** START DATA FOR THE TASK **
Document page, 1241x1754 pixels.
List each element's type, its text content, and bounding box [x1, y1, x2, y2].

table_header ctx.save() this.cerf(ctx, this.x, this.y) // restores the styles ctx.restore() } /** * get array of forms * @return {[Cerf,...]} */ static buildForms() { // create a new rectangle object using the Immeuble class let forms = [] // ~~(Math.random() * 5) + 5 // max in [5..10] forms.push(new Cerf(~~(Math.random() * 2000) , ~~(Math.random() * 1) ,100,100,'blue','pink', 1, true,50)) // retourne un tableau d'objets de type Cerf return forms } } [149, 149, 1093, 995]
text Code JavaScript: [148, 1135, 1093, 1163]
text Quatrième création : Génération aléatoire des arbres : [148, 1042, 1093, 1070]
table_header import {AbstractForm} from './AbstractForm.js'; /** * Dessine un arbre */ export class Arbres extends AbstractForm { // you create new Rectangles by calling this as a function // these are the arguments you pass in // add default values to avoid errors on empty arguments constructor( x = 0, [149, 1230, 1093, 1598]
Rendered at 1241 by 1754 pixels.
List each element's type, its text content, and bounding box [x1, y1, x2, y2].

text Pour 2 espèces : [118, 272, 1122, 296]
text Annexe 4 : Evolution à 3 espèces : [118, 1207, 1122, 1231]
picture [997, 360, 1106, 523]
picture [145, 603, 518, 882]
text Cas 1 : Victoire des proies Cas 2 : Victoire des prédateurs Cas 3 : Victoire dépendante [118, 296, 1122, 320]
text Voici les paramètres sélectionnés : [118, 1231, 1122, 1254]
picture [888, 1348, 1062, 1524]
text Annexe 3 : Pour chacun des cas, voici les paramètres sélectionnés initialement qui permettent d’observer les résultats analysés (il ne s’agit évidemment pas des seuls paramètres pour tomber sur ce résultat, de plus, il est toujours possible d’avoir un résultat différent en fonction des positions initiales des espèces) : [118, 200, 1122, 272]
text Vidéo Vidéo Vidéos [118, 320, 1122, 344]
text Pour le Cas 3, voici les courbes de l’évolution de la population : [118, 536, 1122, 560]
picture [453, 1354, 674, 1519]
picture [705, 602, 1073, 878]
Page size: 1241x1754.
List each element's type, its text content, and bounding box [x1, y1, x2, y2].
** END DATA FOR THE TASK **
### GOAL OF THE EXERCISE:
Copy the listing above word for word, from its first line to its last.

### RESULT OF THE TASK:
Document page, 1241x1754 pixels.
List each element's type, its text content, and bounding box [x1, y1, x2, y2].

table_header ctx.save() this.cerf(ctx, this.x, this.y) // restores the styles ctx.restore() } /** * get array of forms * @return {[Cerf,...]} */ static buildForms() { // create a new rectangle object using the Immeuble class let forms = [] // ~~(Math.random() * 5) + 5 // max in [5..10] forms.push(new Cerf(~~(Math.random() * 2000) , ~~(Math.random() * 1) ,100,100,'blue','pink', 1, true,50)) // retourne un tableau d'objets de type Cerf return forms } } [149, 149, 1093, 995]
text Code JavaScript: [148, 1135, 1093, 1163]
text Quatrième création : Génération aléatoire des arbres : [148, 1042, 1093, 1070]
table_header import {AbstractForm} from './AbstractForm.js'; /** * Dessine un arbre */ export class Arbres extends AbstractForm { // you create new Rectangles by calling this as a function // these are the arguments you pass in // add default values to avoid errors on empty arguments constructor( x = 0, [149, 1230, 1093, 1598]
Rendered at 1241 by 1754 pixels.
List each element's type, its text content, and bounding box [x1, y1, x2, y2].

text Pour 2 espèces : [118, 272, 1122, 296]
text Annexe 4 : Evolution à 3 espèces : [118, 1207, 1122, 1231]
picture [997, 360, 1106, 523]
picture [145, 603, 518, 882]
text Cas 1 : Victoire des proies Cas 2 : Victoire des prédateurs Cas 3 : Victoire dépendante [118, 296, 1122, 320]
text Voici les paramètres sélectionnés : [118, 1231, 1122, 1254]
picture [888, 1348, 1062, 1524]
text Annexe 3 : Pour chacun des cas, voici les paramètres sélectionnés initialement qui permettent d’observer les résultats analysés (il ne s’agit évidemment pas des seuls paramètres pour tomber sur ce résultat, de plus, il est toujours possible d’avoir un résultat différent en fonction des positions initiales des espèces) : [118, 200, 1122, 272]
text Vidéo Vidéo Vidéos [118, 320, 1122, 344]
text Pour le Cas 3, voici les courbes de l’évolution de la population : [118, 536, 1122, 560]
picture [453, 1354, 674, 1519]
picture [705, 602, 1073, 878]
Page size: 1241x1754.
List each element's type, its text content, and bounding box [x1, y1, x2, y2].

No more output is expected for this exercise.